Auf dem Hof fahren die Firmenwagen, die nun das Vilio-Logo tragen, ein und aus. In grossen Mulden werden Schutt und Abfall unter den Gesichtspunkten der Ökologie und der Kreislaufwirtschaft sorgfältig getrennt. Doch die wirklich anspruchsvollen Tätigkeiten warten bei den Kunden vor Ort. «Unsere Projekte sind immer massgeschneidert, je nachdem, welche Wünsche ein Bauherr an uns heranträgt oder welche Arbeiten ein Architekt oder eine Bauleitung zu vergeben hat», erklärt Stefan Cavallaro, der Leiter Baudienstleistungen bei Vilio.
Wachsende Referenzliste
Eines der Projekte, das Stefan Cavallaro im letzten Jahr betreute, war die komplette Sanierung einer Stadtvilla an der Rütistrasse im Zürcher Kreis 7. Hier kam der Auftrag für die Abbruch-, Maurer- und Gipserarbeiten über das planende Architekturbüro Peter Moor Architekten. Weil die Substanz von 1910 erhalten werden sollte, mussten alle originalen Details wie Türen, Parkett und Treppengeländer sorgfältig abgedeckt werden. Vilio installierte zudem die benötigten Hilfsgerüste und gewährleistete mit Provisorien auch für die anderen Gewerke den Arbeits- und Sicherungsschutz. Minutiöse Kleinarbeit wurde beim Wiederherstellen und Ergänzen der Stuckaturen sowie beim Verputzen der Fassade geleistet. Eine besondere Herausforderung war es, einen sauberen Abschluss zu den alten Sandsteingewänden, zum Sandsteinsockel und zum Sandsteinfries herzustellen.

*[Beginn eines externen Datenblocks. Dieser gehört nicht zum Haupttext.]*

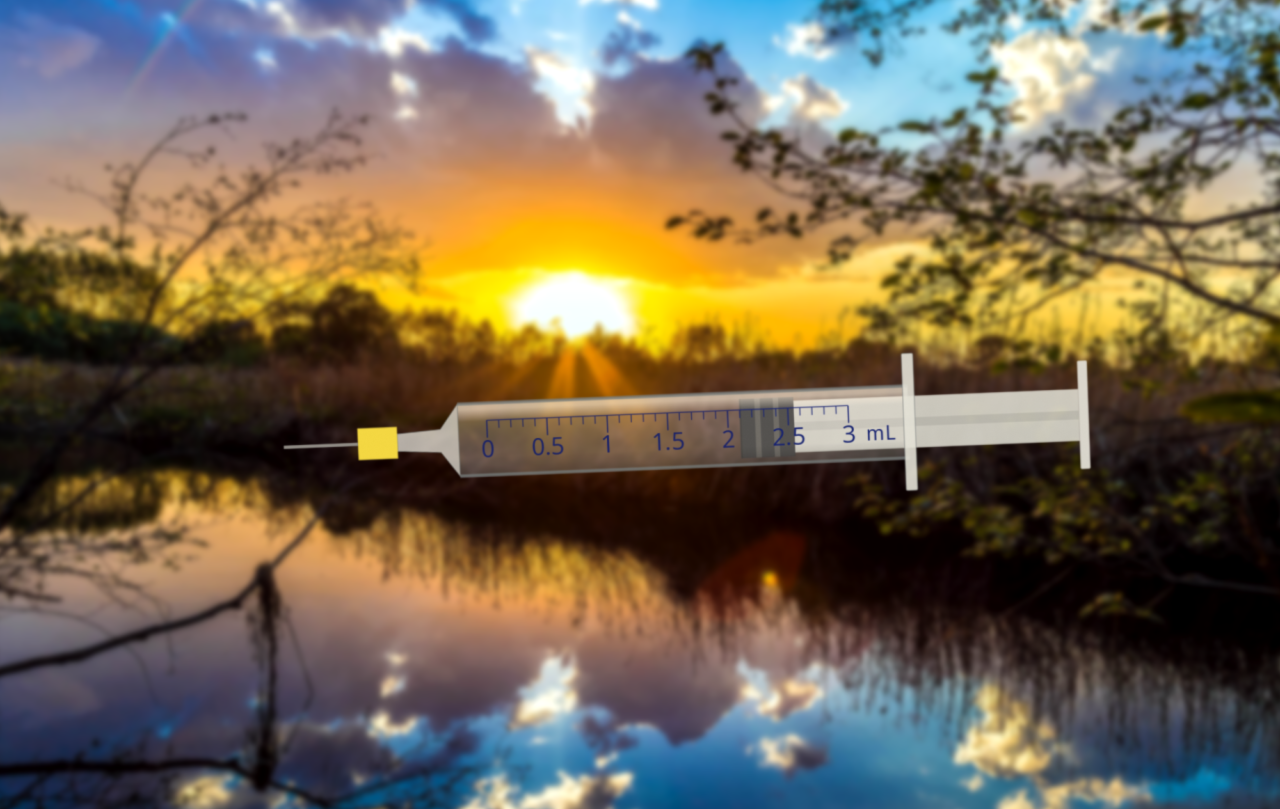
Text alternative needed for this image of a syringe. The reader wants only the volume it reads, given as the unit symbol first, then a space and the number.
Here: mL 2.1
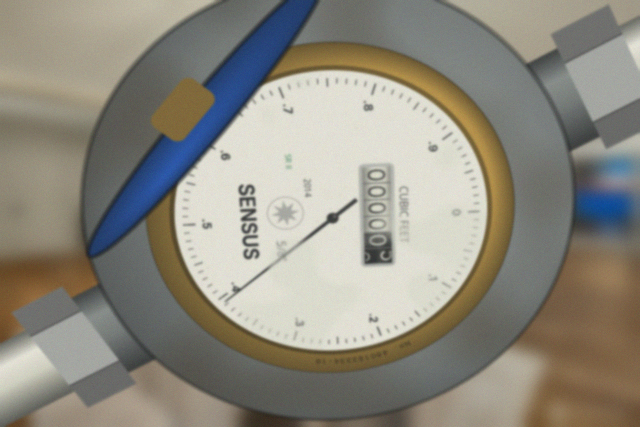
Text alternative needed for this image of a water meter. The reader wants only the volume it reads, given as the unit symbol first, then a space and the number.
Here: ft³ 5.39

Nur ein paar Hundert Meter entfernt, an der Aurorastrasse, sind die Planungen noch im Gang. Hier suchte der Bauherr nach dem Kauf einer Landhausvilla aus den 1960er-Jahren eine schnelle Lösung, um einen Teil des Hauses bewohnbar zu machen. Vilio wurde direkt von ihm beauftragt, eine Einliegerwohnung zu renovieren und mit neuen Bädern auszustatten. Zeitgleich wurde das grosse Wohnhaus zurückgebaut. Nach der Analyse der freigelegten Substanz durch Vilio stellte sich jedoch heraus, dass die Wünsche des Hausherrn mit einem Umbau nicht qualitäts- und kostengerecht erfüllt werden können. So wurde inzwischen ein Architekt mit den Entwürfen für einen Ersatzneubau beauftragt.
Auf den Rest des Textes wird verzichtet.